» **Written instruction A**
In the passage on the von Neumann bottleneck, how would you say "Only one address can be written at a time." in Spanish?
» **Written instruction B**
Continue the passage on the von Neumann bottleneck, starting right after its final sentence.

##### Text to read #####

Many of today’s problems such as cluster I/O, the MIMD glass ceiling and the WEB data server, are rooted in the von Neumann bottleneck. The traditional single instruction single data von Neumann model, the base case of conventional computing, assumes a single absolute address space in essence an EREW memory. However, when this model is replicated for multi tasking, distributed or parallel computing, the memory component of the logical programming model over the distributed shared memory becomes CRCW in nature. Unfortunately, the von Neumann model does not address the problem of multiple programs sharing a common data memory. That is, the conventional programmer assumes that the memory will work the same way for his threaded code as an isolated von Neumann program - that all components of his program are isolated in time and can write to memory without concern for aliasing or memory conflicts or violating the assumed monolithic address space. However, all memory devices by necessity are EW. Only one address can be written at a time. Conventionally, the CW assumption of the program is transformed into an EW component by the dynamic scheduling of the shared memory resource by using semaphores, barriers, rendezvous and other synchronization software. This discussion is obvious, however, it is important to point out that this basic fact/characteristic/nature/artifact of the von Neumann computing model is true of ALL multi-tasking and parallel computing approaches, be they clusters of computers, WEB client/servers, smart memories(or PPIM), virtual or real parallel computers.
As long as the speed of the CPUs and memories are balanced and the memory to CPU bandwidth is balanced the synchronization task is not critical. In addition, when the speed of the CPU increases over that of the memory, the extra speed allows the synchronization overhead to be hidden. That is, the CPU can set and check many flags in the time it takes to deliver any associated data. In addition, special memory systems consisting of layers of caches have been developed to accommodate ever increasing gaps between the speed of the CPUs and memories.

##### Data lines #####

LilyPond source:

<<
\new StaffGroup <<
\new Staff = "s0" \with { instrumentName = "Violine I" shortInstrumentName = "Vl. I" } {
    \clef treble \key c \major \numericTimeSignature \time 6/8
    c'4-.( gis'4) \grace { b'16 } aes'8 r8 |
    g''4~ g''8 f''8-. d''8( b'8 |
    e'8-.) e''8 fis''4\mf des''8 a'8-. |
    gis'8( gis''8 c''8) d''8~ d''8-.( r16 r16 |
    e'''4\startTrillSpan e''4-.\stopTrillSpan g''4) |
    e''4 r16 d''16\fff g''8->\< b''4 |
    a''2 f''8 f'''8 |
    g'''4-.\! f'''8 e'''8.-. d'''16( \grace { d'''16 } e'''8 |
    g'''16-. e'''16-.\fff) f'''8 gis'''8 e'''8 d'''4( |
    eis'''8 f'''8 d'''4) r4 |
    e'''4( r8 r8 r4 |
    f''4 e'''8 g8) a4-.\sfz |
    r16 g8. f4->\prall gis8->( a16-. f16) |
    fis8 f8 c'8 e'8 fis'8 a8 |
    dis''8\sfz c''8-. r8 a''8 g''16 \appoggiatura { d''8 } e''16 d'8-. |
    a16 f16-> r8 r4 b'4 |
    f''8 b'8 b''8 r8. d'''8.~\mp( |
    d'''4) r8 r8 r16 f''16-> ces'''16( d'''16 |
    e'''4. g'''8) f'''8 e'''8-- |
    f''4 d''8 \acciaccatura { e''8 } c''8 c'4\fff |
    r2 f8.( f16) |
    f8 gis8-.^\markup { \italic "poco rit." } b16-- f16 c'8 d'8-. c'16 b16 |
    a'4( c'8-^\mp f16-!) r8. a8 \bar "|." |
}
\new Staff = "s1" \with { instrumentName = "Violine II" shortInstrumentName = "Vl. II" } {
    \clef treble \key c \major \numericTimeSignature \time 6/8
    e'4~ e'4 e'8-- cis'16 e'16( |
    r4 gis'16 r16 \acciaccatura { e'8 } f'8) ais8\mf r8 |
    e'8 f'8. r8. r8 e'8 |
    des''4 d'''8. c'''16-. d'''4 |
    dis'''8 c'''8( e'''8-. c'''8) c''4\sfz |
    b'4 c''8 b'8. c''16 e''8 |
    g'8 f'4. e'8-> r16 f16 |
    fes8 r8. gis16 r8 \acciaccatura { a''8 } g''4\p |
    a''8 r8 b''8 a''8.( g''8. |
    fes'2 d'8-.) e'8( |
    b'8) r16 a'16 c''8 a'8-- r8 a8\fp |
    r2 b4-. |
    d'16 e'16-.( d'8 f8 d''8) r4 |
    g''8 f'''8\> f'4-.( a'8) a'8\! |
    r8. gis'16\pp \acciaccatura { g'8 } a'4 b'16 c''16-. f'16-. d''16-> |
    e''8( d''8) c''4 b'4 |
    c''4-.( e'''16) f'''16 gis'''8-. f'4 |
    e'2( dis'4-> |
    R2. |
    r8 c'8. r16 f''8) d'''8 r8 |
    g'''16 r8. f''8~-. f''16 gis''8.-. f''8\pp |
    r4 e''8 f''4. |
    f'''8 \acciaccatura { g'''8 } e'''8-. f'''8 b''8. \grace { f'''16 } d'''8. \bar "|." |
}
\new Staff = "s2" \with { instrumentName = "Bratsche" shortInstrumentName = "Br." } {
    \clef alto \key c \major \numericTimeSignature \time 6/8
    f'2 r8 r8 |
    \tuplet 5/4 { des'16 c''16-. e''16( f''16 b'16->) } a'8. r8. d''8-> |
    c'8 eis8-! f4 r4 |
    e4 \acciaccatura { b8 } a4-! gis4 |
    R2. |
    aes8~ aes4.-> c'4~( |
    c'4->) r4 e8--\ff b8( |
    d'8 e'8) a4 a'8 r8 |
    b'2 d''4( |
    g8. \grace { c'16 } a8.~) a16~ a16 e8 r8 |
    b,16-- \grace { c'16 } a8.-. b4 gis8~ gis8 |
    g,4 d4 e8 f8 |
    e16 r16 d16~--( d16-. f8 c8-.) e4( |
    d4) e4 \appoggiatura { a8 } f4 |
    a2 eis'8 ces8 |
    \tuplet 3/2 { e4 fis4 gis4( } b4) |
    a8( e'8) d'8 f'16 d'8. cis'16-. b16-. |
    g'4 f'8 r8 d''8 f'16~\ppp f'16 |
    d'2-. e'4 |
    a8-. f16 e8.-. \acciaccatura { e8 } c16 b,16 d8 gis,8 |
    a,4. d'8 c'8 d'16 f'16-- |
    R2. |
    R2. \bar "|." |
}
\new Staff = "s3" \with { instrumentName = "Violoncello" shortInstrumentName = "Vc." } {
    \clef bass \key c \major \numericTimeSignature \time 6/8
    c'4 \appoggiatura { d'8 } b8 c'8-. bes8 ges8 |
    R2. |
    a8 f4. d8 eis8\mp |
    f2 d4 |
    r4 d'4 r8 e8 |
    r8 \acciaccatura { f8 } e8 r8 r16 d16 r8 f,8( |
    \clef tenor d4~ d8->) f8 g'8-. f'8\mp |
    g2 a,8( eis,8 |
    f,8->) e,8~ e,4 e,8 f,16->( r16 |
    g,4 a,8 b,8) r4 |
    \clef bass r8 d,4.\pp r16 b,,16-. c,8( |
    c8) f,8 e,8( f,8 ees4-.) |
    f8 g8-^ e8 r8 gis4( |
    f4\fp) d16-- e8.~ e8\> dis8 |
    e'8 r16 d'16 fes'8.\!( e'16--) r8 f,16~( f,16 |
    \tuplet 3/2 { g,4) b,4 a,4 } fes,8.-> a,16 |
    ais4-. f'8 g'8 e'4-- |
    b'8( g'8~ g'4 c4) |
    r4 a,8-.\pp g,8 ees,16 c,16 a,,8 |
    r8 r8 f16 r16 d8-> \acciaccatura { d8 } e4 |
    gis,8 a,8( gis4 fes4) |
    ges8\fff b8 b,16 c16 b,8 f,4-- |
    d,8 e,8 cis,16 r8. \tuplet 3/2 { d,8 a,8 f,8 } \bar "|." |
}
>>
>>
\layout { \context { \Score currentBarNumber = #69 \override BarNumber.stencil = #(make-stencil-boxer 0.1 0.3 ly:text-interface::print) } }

#####

» **Task result A**
Solo se puede escribir una dirección a la vez.

» **Task result B**
However, in every non-SISD system, the fundamental nature of the single memory-multiple CPU relationship remains the same and unfortunately, the task of converting the assumed CW programming model into the EW hardware reality by dynamic scheduling of the shared memory resource is very difficult. This fact is becoming more and more obvious as the speed up in hardware has allowed all control parallel tasks to be executed at maximum speed so that the remaining difficult tasks, such as data mining, weather modeling and ATC, are in essence data parallel. These data intensive tasks can not be solved by mapping them onto any kind of multi- tasking or parallel computer be it a cluster, a client/server, a shared memory machine, a NUMA, etc. because they all must address the difficult nature of the memory sharing requirement.
The primary difference between these machines is where they place the CS/EW conflict. The parallel machines put it between the CPU and memory. The distributed computing, WEB servers and cluster machines put it between the computer and the disk (i.e. it becomes an I/O problem). Some of the various approaches may be better than others for certain applications, but they all hit the bottleneck at some point.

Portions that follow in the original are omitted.